I am reminded of a quote by Churchill. Humans appear smart individually, but it's a trick, an impression, it's a facade, almost an illusion. If they act in group, said intelligence is utterly gone, and they almost always act in dumb ways in large groups, even when they are acting alone. Intelligence is 95% a parlor trick used in conversation, to make friends, or to mate, like a peacock's feathers, and only 5% or less something we actually use to act. So it's purpose, from a species' perspective, is not at all to act intelligent, merely to appear intelligent to others. Second is that everyone, even if they are smart and correctly reason about the world around them, will still act stupid. Without someone to impress, you could have a triple nobel prize, you won't act it. So intelligence doesn't work in an individual, and it doesn't work in most groups. It only works in groups where the interaction of the group has people impressing each other with what they did, with some sort of reward being given for that.

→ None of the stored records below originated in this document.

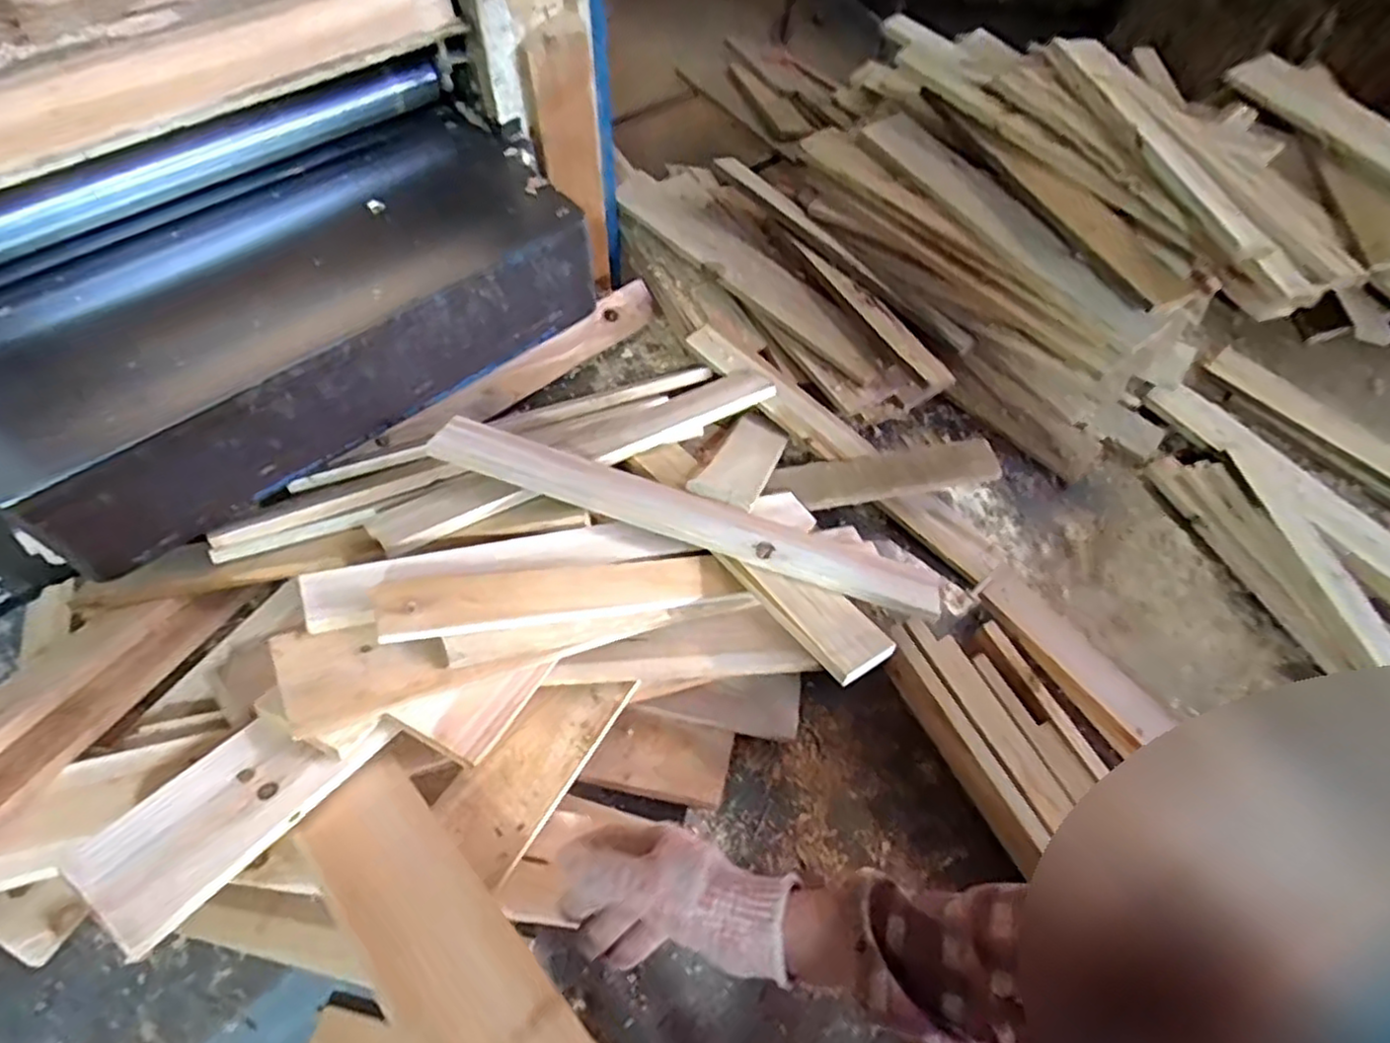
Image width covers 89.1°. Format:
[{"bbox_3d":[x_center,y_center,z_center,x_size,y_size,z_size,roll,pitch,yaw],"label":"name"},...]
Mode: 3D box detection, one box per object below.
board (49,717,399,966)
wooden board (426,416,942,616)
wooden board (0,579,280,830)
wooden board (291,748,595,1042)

How can it be semantically important yet not matter? There are in fact languages where word order is very free, but English is not one of them. e..g. "Bob shot Alice" is very different from "Alice shot Bob". Which noun you place an adjective next to doesn't matter? So "The dumb teacher taught the student" means the same thing as "The teacher taught the dumb student"?


No, it means that in the majority of cases the context is clear regardless of the word order, so a neural network can learn the meaning despite jumbling the word order.

"attacks mouse cat"

"attacks cat mouse"

"cat attacks mouse"

"cat mouse attacks"

"mouse cat attacks"

Only "cat mouse attacks" could mean something that's even slightly different.